▶ [TASK TO CARRY OUT]
Where the records below show the word "Purchases" in a line, please copy that line.

▶ [DATA TO EXAMINE]
Segment Open

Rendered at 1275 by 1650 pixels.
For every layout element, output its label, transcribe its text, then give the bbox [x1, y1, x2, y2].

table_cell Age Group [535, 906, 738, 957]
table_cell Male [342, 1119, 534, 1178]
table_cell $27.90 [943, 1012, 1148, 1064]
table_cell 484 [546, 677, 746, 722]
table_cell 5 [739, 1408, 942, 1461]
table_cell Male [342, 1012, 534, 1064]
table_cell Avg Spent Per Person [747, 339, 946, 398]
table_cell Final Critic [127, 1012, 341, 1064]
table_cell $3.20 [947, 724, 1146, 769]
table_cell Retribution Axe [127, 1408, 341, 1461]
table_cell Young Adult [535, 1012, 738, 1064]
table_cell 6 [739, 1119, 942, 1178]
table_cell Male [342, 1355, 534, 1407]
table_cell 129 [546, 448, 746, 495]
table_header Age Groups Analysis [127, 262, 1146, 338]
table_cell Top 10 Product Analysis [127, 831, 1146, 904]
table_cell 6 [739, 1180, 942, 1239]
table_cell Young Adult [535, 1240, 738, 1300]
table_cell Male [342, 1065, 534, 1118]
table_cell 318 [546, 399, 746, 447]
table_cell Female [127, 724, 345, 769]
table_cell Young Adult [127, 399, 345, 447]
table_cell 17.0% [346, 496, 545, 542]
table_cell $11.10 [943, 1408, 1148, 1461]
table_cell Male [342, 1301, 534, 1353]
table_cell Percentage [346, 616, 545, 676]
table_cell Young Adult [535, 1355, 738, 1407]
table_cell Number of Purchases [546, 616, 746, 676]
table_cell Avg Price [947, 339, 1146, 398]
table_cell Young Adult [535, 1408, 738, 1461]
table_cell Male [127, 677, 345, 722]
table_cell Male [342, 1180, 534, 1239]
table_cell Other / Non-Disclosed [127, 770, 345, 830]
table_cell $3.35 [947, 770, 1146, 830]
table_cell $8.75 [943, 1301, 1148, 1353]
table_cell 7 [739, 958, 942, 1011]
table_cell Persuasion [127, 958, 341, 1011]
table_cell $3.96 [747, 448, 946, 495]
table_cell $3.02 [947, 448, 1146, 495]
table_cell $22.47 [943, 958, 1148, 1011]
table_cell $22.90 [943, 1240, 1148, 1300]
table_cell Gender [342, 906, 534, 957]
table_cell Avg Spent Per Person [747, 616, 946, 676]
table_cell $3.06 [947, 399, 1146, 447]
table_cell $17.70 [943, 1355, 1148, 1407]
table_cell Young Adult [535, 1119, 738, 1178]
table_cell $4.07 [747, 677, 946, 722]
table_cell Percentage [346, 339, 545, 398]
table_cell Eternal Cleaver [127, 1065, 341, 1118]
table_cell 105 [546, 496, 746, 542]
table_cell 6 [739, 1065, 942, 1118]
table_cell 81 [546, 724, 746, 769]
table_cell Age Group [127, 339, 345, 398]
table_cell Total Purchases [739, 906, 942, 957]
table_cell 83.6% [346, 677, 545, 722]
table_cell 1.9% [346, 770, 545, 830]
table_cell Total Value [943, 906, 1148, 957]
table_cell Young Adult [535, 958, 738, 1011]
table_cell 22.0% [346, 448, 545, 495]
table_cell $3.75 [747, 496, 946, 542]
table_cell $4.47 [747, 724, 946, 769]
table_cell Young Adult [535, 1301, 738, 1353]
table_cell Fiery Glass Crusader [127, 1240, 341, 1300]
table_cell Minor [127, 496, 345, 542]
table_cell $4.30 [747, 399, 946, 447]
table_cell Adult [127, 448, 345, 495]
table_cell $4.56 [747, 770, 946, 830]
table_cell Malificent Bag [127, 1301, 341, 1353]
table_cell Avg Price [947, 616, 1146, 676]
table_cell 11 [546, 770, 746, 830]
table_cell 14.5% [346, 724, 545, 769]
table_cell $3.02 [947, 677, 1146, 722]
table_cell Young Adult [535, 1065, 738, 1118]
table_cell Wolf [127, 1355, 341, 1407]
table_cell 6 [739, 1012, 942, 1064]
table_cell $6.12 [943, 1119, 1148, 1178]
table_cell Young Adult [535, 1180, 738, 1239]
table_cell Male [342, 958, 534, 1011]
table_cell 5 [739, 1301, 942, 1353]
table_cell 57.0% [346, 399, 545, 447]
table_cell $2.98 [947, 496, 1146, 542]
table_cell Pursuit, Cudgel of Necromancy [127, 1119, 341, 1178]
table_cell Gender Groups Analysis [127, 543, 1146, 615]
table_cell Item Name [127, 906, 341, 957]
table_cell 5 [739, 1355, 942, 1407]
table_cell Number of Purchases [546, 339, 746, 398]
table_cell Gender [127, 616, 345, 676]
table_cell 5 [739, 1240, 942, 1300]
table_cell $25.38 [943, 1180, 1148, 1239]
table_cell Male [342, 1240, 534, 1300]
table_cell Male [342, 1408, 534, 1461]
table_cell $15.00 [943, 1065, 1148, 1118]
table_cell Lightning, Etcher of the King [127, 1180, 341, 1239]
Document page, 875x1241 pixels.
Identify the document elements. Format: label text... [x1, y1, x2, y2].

Segment Closed

▶ [EXPECTED OUTPUT]
table_cell Number of Purchases [546, 616, 746, 676]
table_cell Total Purchases [739, 906, 942, 957]
table_cell Number of Purchases [546, 339, 746, 398]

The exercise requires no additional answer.